[WORK INSTRUCTION] Show, in full, each line of the data that contains "những".

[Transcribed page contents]
================
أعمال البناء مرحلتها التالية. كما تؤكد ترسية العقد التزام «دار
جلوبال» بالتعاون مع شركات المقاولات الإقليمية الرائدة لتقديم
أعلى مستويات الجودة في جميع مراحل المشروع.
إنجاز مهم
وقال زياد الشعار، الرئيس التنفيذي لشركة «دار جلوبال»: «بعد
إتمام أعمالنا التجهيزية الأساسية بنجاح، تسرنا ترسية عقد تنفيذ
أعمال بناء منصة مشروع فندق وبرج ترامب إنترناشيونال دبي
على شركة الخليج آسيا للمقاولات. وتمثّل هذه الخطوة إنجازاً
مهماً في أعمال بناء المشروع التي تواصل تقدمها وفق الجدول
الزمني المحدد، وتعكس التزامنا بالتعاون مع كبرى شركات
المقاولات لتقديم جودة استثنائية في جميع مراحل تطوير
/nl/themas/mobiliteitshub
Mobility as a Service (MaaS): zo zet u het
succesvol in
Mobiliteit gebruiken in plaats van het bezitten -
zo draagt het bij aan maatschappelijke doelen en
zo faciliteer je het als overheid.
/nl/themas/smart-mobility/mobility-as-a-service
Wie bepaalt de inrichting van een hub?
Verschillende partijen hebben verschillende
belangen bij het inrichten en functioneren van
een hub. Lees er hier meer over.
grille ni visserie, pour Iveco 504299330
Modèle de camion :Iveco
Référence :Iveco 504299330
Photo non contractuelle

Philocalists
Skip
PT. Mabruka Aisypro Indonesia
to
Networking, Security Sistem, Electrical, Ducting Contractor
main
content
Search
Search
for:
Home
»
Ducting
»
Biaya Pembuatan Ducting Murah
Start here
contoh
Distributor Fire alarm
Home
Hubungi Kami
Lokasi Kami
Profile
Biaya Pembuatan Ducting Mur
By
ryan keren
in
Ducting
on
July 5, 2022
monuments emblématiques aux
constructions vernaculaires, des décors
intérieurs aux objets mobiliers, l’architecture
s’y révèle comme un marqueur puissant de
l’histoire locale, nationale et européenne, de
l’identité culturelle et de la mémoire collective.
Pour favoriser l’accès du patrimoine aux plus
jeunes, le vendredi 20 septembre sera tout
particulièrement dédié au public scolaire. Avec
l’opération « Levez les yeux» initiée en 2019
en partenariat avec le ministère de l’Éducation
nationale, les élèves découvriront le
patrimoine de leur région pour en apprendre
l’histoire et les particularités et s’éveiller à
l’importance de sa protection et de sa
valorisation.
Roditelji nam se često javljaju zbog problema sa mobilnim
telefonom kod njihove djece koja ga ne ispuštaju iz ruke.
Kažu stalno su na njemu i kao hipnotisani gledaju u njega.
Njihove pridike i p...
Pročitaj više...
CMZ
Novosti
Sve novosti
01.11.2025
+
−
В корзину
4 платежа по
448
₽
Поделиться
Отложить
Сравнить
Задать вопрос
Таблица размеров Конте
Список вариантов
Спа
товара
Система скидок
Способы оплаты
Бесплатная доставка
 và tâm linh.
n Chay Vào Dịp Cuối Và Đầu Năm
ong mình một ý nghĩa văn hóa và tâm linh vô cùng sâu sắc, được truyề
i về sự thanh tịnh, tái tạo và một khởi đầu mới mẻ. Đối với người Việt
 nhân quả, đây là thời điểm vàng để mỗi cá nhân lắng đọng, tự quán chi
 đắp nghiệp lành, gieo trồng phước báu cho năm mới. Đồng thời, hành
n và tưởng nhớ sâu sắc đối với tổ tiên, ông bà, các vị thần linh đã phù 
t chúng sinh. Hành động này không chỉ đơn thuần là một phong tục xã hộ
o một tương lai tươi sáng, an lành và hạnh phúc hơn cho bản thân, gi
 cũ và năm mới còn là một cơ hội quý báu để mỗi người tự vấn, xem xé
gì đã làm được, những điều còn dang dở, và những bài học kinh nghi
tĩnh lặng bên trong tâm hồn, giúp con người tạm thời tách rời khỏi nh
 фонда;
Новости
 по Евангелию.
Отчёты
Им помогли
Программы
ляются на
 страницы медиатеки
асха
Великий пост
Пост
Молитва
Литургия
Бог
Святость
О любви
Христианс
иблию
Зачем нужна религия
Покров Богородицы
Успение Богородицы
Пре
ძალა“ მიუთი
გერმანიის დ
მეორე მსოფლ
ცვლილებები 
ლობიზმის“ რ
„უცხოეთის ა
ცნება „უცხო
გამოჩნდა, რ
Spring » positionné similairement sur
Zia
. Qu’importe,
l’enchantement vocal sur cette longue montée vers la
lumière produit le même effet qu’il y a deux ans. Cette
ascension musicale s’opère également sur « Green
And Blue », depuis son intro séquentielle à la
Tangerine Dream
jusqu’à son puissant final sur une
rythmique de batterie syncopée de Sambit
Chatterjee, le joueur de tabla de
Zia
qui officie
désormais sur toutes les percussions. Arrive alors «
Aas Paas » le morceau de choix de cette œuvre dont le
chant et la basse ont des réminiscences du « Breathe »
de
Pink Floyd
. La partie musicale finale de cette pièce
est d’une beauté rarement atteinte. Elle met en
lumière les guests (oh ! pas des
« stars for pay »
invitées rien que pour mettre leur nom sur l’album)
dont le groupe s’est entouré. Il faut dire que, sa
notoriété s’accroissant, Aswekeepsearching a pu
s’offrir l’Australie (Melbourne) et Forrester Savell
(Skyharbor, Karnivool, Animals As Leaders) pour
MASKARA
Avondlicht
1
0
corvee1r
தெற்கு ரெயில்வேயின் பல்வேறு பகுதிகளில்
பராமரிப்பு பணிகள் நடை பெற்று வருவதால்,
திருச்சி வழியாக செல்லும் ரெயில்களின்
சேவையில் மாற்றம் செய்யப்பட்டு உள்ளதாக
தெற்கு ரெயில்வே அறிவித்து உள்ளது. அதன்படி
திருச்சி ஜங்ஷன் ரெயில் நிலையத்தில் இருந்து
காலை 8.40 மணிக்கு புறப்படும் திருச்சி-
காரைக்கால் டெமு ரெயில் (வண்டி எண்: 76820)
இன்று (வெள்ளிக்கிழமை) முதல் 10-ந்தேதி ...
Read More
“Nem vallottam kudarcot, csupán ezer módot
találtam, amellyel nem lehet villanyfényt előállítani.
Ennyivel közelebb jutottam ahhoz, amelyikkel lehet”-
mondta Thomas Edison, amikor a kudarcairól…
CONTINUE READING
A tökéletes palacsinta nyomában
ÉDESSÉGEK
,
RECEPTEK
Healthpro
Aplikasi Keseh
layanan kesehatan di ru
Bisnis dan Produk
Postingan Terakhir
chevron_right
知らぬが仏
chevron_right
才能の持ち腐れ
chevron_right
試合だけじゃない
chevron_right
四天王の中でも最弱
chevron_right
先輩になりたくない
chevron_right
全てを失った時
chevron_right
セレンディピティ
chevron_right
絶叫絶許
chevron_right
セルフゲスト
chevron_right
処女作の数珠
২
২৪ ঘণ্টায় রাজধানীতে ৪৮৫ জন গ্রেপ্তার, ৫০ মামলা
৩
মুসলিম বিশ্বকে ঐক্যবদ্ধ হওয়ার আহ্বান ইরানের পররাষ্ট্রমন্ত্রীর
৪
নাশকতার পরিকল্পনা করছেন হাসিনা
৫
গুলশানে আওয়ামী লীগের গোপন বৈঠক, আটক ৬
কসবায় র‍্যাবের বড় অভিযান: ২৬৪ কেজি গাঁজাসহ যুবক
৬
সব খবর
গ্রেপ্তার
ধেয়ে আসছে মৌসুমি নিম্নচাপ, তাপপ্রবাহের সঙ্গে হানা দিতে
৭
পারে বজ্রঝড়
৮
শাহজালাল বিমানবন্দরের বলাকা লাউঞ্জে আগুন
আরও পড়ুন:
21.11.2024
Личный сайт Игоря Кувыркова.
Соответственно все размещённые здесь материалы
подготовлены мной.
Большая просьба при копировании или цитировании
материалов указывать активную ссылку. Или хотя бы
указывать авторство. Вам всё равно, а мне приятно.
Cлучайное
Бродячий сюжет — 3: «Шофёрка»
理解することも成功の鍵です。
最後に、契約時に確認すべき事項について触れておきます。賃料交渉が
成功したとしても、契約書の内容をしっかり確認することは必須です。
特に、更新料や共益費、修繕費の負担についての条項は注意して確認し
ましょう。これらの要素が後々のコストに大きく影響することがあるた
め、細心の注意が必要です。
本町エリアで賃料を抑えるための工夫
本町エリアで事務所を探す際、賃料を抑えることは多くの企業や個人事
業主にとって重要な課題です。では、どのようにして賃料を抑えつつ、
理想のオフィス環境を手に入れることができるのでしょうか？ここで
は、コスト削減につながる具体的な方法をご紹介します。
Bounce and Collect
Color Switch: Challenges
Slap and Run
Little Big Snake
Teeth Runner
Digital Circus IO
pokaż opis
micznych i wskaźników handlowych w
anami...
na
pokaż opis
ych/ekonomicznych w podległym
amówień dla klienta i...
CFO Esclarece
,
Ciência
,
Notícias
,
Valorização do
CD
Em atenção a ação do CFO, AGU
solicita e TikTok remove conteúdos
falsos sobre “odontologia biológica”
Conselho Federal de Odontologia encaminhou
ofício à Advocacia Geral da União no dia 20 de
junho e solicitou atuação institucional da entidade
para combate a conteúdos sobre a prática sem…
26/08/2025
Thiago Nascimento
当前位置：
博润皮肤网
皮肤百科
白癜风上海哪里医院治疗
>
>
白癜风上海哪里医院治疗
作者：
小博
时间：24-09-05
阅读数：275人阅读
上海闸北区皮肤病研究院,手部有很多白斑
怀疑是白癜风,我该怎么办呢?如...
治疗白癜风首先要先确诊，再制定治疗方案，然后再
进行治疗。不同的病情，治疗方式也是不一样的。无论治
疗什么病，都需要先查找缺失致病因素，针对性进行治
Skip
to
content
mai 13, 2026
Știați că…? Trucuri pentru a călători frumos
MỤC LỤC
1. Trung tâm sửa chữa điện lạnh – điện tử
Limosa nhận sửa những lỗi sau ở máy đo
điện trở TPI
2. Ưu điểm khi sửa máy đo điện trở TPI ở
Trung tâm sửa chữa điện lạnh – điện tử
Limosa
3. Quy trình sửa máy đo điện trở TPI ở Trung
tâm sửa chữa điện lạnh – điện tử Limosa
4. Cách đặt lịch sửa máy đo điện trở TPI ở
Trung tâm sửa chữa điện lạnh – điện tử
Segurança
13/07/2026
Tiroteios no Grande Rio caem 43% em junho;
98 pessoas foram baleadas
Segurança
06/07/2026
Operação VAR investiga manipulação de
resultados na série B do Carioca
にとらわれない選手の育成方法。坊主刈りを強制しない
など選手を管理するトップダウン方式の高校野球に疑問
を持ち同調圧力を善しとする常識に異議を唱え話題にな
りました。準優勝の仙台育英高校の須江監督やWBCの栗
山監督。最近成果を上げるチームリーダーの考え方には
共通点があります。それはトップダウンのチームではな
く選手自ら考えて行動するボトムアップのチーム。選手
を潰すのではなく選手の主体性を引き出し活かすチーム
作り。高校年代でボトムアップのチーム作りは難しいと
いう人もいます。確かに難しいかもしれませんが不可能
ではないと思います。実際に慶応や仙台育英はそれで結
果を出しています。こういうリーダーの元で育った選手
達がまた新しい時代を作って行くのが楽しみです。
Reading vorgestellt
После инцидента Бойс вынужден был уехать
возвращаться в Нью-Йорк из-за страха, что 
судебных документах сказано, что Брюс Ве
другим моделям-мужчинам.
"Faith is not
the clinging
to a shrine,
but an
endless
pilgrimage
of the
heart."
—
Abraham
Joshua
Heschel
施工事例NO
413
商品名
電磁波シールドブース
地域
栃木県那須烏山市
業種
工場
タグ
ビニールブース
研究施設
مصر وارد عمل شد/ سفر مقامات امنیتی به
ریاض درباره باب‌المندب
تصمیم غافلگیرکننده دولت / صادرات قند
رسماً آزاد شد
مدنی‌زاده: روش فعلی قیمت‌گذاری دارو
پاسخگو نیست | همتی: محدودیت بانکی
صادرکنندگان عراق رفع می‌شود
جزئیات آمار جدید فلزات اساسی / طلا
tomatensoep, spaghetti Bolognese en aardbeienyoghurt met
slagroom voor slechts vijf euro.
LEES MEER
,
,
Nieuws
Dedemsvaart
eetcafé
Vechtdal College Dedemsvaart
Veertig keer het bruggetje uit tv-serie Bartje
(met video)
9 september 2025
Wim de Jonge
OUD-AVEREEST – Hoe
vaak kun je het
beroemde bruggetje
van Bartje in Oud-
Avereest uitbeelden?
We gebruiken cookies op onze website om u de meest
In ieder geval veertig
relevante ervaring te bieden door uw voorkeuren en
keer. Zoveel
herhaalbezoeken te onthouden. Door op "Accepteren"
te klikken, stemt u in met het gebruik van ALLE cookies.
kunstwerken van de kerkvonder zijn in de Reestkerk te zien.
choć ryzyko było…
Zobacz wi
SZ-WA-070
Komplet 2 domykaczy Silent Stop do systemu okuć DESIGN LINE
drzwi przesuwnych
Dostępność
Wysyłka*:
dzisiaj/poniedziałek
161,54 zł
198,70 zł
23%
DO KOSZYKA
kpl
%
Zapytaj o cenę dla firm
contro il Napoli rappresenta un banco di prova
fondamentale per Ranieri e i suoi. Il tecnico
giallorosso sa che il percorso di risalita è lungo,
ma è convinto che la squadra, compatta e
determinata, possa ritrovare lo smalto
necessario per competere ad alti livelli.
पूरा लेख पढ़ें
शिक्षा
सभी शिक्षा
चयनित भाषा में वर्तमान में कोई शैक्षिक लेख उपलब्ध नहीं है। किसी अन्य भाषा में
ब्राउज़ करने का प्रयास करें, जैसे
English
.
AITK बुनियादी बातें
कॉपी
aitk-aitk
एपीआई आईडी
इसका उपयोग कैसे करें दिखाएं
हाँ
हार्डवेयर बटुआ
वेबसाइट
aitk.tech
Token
================
[TASK SOLUTION]
gì đã làm được, những điều còn dang dở, và những bài học kinh nghi
Limosa nhận sửa những lỗi sau ở máy đo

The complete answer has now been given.